INPUT MATERIAL section start

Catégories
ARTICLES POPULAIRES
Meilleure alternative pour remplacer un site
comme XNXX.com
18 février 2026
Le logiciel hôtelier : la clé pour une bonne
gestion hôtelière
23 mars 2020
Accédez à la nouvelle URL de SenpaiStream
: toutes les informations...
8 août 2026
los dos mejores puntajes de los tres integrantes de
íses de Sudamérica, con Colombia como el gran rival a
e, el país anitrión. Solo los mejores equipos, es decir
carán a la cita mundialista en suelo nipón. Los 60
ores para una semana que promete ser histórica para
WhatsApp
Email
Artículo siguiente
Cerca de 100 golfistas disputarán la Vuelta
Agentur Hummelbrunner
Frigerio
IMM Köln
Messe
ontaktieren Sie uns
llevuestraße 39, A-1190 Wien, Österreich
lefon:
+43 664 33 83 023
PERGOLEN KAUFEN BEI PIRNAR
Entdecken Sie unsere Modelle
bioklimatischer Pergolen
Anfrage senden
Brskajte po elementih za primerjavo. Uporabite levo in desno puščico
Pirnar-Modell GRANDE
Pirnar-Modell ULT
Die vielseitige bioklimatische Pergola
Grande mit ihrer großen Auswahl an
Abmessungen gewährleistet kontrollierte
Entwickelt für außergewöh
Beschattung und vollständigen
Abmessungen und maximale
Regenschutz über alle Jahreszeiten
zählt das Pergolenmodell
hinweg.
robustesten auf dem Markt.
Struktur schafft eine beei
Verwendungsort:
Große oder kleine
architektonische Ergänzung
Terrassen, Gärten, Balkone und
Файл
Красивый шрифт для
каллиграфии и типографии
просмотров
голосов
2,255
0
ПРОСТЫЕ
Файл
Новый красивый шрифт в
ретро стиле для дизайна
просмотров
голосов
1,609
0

INPUT MATERIAL section end

### ABOUT THIS EXERCISE
The entries above are to be restated word for word.

### RESPONSE TO THE TASK
Catégories
ARTICLES POPULAIRES
Meilleure alternative pour remplacer un site
comme XNXX.com
18 février 2026
Le logiciel hôtelier : la clé pour une bonne
gestion hôtelière
23 mars 2020
Accédez à la nouvelle URL de SenpaiStream
: toutes les informations...
8 août 2026
los dos mejores puntajes de los tres integrantes de
íses de Sudamérica, con Colombia como el gran rival a
e, el país anitrión. Solo los mejores equipos, es decir
carán a la cita mundialista en suelo nipón. Los 60
ores para una semana que promete ser histórica para
WhatsApp
Email
Artículo siguiente
Cerca de 100 golfistas disputarán la Vuelta
Agentur Hummelbrunner
Frigerio
IMM Köln
Messe
ontaktieren Sie uns
llevuestraße 39, A-1190 Wien, Österreich
lefon:
+43 664 33 83 023
PERGOLEN KAUFEN BEI PIRNAR
Entdecken Sie unsere Modelle
bioklimatischer Pergolen
Anfrage senden
Brskajte po elementih za primerjavo. Uporabite levo in desno puščico
Pirnar-Modell GRANDE
Pirnar-Modell ULT
Die vielseitige bioklimatische Pergola
Grande mit ihrer großen Auswahl an
Abmessungen gewährleistet kontrollierte
Entwickelt für außergewöh
Beschattung und vollständigen
Abmessungen und maximale
Regenschutz über alle Jahreszeiten
zählt das Pergolenmodell
hinweg.
robustesten auf dem Markt.
Struktur schafft eine beei
Verwendungsort:
Große oder kleine
architektonische Ergänzung
Terrassen, Gärten, Balkone und
Файл
Красивый шрифт для
каллиграфии и типографии
просмотров
голосов
2,255
0
ПРОСТЫЕ
Файл
Новый красивый шрифт в
ретро стиле для дизайна
просмотров
голосов
1,609
0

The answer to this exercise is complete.